WHAT YOU HAVE TO DO: Repeat the records exactly, so that each line matches the original.

---------- EXCERPTED DATA ----------

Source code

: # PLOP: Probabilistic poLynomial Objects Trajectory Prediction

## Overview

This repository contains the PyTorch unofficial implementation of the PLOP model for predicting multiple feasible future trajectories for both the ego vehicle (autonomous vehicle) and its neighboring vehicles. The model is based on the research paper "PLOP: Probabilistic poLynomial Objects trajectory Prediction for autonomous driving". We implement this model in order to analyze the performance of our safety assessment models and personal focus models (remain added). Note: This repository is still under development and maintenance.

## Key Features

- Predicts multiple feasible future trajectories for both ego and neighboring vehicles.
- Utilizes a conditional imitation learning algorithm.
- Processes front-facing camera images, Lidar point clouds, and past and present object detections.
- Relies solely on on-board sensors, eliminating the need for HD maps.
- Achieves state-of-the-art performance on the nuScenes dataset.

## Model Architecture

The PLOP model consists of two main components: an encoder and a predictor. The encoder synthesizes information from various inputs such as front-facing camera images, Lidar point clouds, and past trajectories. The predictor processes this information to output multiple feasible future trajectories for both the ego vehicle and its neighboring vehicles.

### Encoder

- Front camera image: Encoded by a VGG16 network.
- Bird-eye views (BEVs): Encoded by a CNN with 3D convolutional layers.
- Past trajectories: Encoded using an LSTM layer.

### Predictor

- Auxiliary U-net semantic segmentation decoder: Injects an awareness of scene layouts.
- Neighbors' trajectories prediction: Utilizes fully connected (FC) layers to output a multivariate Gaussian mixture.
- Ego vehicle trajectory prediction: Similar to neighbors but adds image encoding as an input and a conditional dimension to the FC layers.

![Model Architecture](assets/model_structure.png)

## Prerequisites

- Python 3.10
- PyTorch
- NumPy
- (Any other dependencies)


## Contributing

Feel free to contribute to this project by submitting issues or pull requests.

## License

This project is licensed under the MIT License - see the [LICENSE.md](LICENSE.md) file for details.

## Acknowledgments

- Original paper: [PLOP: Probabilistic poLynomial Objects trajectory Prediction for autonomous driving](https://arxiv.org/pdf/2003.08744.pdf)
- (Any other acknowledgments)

----------

TASK RESULT:
Source code

: # PLOP: Probabilistic poLynomial Objects Trajectory Prediction

## Overview

This repository contains the PyTorch unofficial implementation of the PLOP model for predicting multiple feasible future trajectories for both the ego vehicle (autonomous vehicle) and its neighboring vehicles. The model is based on the research paper "PLOP: Probabilistic poLynomial Objects trajectory Prediction for autonomous driving". We implement this model in order to analyze the performance of our safety assessment models and personal focus models (remain added). Note: This repository is still under development and maintenance.

## Key Features

- Predicts multiple feasible future trajectories for both ego and neighboring vehicles.
- Utilizes a conditional imitation learning algorithm.
- Processes front-facing camera images, Lidar point clouds, and past and present object detections.
- Relies solely on on-board sensors, eliminating the need for HD maps.
- Achieves state-of-the-art performance on the nuScenes dataset.

## Model Architecture

The PLOP model consists of two main components: an encoder and a predictor. The encoder synthesizes information from various inputs such as front-facing camera images, Lidar point clouds, and past trajectories. The predictor processes this information to output multiple feasible future trajectories for both the ego vehicle and its neighboring vehicles.

### Encoder

- Front camera image: Encoded by a VGG16 network.
- Bird-eye views (BEVs): Encoded by a CNN with 3D convolutional layers.
- Past trajectories: Encoded using an LSTM layer.

### Predictor

- Auxiliary U-net semantic segmentation decoder: Injects an awareness of scene layouts.
- Neighbors' trajectories prediction: Utilizes fully connected (FC) layers to output a multivariate Gaussian mixture.
- Ego vehicle trajectory prediction: Similar to neighbors but adds image encoding as an input and a conditional dimension to the FC layers.

![Model Architecture](assets/model_structure.png)

## Prerequisites

- Python 3.10
- PyTorch
- NumPy
- (Any other dependencies)


## Contributing

Feel free to contribute to this project by submitting issues or pull requests.

## License

This project is licensed under the MIT License - see the [LICENSE.md](LICENSE.md) file for details.

## Acknowledgments

- Original paper: [PLOP: Probabilistic poLynomial Objects trajectory Prediction for autonomous driving](https://arxiv.org/pdf/2003.08744.pdf)
- (Any other acknowledgments)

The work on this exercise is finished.